El caso es que este lugar anodino y lleno de mosquitos resulta vital para la misión que se ha propuesto Ucrania: expulsar al invasor ruso. Al norte tenemos la ciudad de Bajmut, por la que los rusos quemaron decenas de miles de vidas propias y ajenas para conquistarla en ocho meses hecha una ruina. La intención de Kiev, desvelada este sábado por su viceministra de Defensa, es rodearla por este mismo frente y por el norte para embolsar a las tropas rusas en su interior. Esa operación, de enorme dificultad, acababa de empezar cuando Dmitro, el piloto de drones de la unidad, hizo volar al cacharro como si fuera un cetrero con un halcón y lo dirigió a las líneas rusas.
Mientras, los hermanos Andrí y Volodimir, tan parecidos que parecen gemelos, preparan la munición de 82 milímetros. Uno de ellos, que habla algo de español, escribe un insulto para Putin usando un perfecto castellano en uno de los proyectiles. “Lanzaremos tres en cuanto el dron nos dé las coordenadas”. Y no tarda ni 30 segundos el comandante Igor en echar un vistazo a las líneas rusas y decidir dónde lo manda. Las posiciones de los morteros las tienen ocultas en trincheras, para protegerse de los proyectiles del enemigo. Así es la vida del cañonero, el perfil más demandado en esta guerra. O cava o dispara.
Así que Igor da unas instrucciones en ucraniano, Volodimir regula el alza del mortero y Andrí mete el pepino por el tubo antes de gritar “mina” (mortero) y taparse los oídos. ¡Zuuum! La hojarasca se levanta a su alrededor y una llamarada nos ilumina durante un segundo.
Igor vuelve a mirar al cielo.

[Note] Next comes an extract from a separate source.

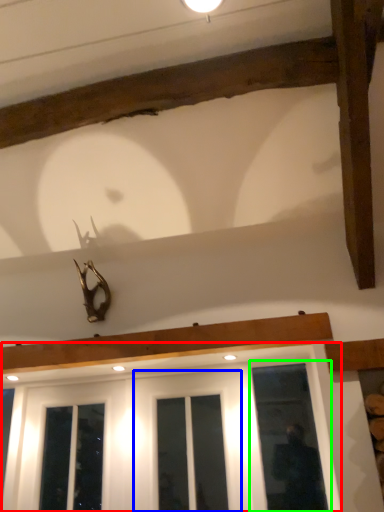
Question: Estimate the real-world distances between objects in this image. Which object is closer to window (highlighted by a red box), screen door (highlighted by a blue box) or window (highlighted by a green box)?

Choices:
 (A) screen door
 (B) window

No a su dron, sino a los que los rusos pueden enviar contra nosotros. Siguientes coordenadas. Otra andanada. “Mina“. Y otra más. Miran dónde cae en la pantalla que usa el piloto. No esperan ni un segundo para decir si le han dado a algo o no.
– Vamos cerca del refugio. Los rusos ahora suelen responder.
– ¿En qué momento sabéis si ellos os atacan?
– Por el sonido del proyectil. Llevamos ya un tiempo en esto. Si nos tiramos al suelo, haz lo mismo.
Pero nadie se tira al suelo, porque el cocinero ha preparado un magnífico café que sirve en tazas metálicas y nadie se plantea dejarlo ahí que se enfríe, así que se forma un círculo con 12 tipos con cintas azules en casco y mangas que tienen pinta de llevarse muy bien entre ellos aunque jamás hubieran sido amigos antes de la guerra. “Puedes ver, por el tamaño del cocinero, que aquí se come bien”, bromea Igor. Es cierto que el chef del campamento luce una figura rotunda.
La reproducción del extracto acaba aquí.